* **Description of the task**
The data below holds a line containing "ring tip: (470, 188)" and a line containing "ring tip: (547, 390)"; please quote exactly those two lines and every line between them, and nothing else.

Stored dataset items
○ ○ ○ ○ ○ ○ ○

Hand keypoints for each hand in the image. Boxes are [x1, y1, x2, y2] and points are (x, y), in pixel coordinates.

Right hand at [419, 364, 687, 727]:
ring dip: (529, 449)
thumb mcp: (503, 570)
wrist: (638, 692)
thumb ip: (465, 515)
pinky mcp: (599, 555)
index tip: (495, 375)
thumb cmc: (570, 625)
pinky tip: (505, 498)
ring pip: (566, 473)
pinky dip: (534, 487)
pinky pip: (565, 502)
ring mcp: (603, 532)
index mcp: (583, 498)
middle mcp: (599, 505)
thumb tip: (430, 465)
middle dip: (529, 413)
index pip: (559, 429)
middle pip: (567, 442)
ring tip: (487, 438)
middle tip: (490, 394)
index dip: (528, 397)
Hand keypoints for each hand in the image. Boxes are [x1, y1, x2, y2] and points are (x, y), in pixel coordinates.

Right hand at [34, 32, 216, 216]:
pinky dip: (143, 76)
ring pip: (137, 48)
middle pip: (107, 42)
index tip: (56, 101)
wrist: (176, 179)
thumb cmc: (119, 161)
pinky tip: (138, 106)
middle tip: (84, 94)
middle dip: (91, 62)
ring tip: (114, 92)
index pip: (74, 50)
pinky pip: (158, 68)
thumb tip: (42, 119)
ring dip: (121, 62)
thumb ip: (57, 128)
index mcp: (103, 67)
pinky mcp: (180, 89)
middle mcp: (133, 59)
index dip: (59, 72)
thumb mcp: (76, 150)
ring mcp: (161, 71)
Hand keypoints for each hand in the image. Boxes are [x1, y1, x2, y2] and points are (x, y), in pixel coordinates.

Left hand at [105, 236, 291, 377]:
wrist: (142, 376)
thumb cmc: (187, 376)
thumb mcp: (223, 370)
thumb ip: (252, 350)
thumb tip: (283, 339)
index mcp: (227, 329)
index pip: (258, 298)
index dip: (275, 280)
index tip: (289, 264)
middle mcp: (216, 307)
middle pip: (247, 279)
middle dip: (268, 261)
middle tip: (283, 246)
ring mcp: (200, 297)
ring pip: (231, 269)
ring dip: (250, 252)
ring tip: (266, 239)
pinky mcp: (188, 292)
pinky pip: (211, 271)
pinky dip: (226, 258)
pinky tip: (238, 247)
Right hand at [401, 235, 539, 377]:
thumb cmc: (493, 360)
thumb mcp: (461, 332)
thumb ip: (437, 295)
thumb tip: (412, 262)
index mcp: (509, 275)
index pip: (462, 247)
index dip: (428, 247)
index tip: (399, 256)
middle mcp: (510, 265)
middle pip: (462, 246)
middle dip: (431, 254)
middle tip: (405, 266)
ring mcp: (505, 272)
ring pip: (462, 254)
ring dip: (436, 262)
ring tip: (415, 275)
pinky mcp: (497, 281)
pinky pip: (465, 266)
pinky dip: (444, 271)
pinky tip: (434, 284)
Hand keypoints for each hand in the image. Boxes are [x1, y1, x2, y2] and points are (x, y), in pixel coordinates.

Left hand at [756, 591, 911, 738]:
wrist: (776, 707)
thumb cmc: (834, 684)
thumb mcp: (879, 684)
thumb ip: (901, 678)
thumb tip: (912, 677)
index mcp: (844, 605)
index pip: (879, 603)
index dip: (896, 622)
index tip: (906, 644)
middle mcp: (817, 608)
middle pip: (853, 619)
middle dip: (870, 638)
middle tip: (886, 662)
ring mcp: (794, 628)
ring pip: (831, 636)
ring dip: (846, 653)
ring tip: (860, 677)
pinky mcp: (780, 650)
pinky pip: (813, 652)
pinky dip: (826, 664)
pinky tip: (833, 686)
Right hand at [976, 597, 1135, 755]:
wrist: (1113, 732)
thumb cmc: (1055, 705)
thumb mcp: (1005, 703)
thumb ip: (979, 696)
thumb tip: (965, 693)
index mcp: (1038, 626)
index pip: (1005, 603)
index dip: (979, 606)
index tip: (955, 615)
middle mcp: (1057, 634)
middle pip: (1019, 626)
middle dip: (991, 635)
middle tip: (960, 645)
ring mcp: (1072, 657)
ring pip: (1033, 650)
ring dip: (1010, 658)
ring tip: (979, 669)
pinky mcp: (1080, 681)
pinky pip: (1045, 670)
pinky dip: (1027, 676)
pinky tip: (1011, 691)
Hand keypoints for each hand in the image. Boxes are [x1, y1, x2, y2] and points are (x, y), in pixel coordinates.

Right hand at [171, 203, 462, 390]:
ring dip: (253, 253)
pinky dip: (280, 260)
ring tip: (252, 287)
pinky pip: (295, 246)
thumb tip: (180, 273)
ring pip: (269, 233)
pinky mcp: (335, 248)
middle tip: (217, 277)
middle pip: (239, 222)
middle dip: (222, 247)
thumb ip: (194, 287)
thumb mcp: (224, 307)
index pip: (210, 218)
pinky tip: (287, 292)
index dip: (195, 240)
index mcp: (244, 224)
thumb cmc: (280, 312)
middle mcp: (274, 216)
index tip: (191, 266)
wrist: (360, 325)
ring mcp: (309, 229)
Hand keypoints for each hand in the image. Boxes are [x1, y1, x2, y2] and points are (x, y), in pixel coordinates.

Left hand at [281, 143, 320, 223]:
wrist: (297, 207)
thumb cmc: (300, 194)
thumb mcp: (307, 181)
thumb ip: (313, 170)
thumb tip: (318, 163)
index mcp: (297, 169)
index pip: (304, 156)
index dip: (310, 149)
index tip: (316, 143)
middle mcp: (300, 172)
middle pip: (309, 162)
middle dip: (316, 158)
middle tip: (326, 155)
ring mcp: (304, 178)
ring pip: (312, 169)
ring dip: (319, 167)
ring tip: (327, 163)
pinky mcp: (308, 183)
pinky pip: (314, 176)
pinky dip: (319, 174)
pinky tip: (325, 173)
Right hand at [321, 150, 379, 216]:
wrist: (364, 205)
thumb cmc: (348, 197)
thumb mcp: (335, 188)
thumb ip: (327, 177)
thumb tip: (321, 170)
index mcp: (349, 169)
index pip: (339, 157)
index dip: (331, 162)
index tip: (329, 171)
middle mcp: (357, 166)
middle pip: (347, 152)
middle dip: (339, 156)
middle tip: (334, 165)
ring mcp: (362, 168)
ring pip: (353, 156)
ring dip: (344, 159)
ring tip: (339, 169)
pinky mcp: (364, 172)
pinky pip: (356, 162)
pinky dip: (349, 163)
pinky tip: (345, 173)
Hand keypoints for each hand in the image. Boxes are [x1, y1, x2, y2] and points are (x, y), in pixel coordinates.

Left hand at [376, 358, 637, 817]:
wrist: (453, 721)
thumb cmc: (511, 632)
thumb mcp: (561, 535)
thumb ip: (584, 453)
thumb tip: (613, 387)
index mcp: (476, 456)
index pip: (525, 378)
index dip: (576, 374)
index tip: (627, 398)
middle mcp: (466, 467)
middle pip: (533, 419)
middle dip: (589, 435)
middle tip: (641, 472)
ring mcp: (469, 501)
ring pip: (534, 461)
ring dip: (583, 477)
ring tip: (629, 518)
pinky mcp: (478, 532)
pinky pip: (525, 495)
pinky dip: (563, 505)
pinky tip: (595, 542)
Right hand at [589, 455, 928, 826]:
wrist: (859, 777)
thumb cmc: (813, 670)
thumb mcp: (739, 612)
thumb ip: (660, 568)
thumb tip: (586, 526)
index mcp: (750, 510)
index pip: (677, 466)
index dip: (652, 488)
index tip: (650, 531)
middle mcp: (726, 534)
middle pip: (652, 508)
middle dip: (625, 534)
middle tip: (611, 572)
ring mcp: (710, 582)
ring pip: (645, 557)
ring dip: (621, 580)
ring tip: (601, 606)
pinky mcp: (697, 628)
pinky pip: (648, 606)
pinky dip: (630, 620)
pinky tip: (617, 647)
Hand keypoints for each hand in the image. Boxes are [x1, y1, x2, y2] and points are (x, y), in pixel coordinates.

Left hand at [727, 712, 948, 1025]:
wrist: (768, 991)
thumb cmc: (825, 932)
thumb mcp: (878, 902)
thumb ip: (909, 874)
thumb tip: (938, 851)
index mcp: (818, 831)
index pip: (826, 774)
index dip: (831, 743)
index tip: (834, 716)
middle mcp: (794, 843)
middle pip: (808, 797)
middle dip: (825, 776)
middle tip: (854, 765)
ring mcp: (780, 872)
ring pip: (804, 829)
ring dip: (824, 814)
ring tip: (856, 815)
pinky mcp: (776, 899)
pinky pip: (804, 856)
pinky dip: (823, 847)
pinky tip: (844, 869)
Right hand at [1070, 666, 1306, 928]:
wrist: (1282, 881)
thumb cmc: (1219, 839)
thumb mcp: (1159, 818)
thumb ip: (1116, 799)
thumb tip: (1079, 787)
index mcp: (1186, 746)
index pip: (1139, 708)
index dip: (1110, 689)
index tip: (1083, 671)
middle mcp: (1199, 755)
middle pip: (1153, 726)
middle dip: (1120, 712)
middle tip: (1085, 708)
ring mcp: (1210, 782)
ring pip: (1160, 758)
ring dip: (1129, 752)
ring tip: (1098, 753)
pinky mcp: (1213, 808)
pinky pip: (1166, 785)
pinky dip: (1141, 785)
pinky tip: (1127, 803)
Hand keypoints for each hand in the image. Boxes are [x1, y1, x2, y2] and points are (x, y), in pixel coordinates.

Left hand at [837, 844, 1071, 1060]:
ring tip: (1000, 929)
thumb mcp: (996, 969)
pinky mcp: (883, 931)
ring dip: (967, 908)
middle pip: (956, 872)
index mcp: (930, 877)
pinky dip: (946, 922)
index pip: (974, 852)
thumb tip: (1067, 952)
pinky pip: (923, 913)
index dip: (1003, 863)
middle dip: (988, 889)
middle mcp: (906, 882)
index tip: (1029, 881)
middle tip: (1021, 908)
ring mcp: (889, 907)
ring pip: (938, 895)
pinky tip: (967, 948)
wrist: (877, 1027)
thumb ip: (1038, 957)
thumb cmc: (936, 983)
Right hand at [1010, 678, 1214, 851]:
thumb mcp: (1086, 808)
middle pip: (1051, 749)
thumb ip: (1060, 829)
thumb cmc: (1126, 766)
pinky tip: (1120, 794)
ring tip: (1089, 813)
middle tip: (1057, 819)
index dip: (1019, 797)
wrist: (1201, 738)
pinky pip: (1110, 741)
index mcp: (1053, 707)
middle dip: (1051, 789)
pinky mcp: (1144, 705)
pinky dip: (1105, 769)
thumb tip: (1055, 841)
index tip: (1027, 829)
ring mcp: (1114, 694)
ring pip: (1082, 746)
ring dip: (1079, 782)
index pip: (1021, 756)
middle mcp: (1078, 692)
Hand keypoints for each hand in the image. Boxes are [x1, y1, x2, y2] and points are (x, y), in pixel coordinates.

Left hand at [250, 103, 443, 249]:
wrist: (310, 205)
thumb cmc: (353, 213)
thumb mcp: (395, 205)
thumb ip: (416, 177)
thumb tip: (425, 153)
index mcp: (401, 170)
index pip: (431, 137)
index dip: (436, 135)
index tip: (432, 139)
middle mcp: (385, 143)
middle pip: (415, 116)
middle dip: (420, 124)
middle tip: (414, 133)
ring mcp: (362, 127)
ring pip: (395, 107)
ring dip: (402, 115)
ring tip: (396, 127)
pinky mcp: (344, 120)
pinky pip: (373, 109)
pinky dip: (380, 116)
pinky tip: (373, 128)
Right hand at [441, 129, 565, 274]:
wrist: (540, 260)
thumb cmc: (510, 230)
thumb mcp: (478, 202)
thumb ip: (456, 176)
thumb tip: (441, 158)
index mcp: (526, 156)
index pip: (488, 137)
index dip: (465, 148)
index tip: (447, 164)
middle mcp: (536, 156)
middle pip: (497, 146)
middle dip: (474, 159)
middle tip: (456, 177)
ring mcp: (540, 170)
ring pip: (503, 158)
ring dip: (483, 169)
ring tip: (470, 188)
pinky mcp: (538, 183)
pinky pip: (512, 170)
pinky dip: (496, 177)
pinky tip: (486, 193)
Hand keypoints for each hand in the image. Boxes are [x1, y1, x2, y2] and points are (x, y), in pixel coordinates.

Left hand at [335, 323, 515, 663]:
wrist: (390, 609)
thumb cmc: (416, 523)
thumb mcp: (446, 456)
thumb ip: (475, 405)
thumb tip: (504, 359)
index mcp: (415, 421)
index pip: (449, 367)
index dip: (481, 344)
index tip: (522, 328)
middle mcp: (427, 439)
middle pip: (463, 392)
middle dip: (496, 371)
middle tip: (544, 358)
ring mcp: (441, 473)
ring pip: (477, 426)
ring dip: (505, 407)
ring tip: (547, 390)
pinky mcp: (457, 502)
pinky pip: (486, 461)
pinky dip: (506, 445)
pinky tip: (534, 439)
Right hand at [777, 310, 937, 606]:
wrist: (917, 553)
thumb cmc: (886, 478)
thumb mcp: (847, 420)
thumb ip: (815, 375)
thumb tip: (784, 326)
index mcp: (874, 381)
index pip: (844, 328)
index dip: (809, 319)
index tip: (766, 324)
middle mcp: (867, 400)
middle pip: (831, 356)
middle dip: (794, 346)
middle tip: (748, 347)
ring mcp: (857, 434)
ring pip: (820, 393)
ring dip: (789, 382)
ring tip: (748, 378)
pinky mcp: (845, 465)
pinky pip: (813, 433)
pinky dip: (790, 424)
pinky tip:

○ ○ ○ ○ ○ ○ ○

* **Written solution**
ring tip: (470, 188)
pinky mcp: (538, 183)
pinky pip: (512, 170)
pinky dip: (496, 177)
pinky tip: (486, 193)
Hand keypoints for each hand in the image. Boxes are [x1, y1, x2, y2] and points are (x, y), in pixel coordinates.

Left hand at [335, 323, 515, 663]:
wrist: (390, 609)
thumb cmc: (416, 523)
thumb mcp: (446, 456)
thumb ip: (475, 405)
thumb tip: (504, 359)
index mcp: (415, 421)
index pip: (449, 367)
index dip: (481, 344)
index tip: (522, 328)
middle mcp: (427, 439)
middle pip: (463, 392)
middle dip: (496, 371)
middle tip: (544, 358)
ring mcp: (441, 473)
ring pip: (477, 426)
ring dip: (505, 407)
ring tip: (547, 390)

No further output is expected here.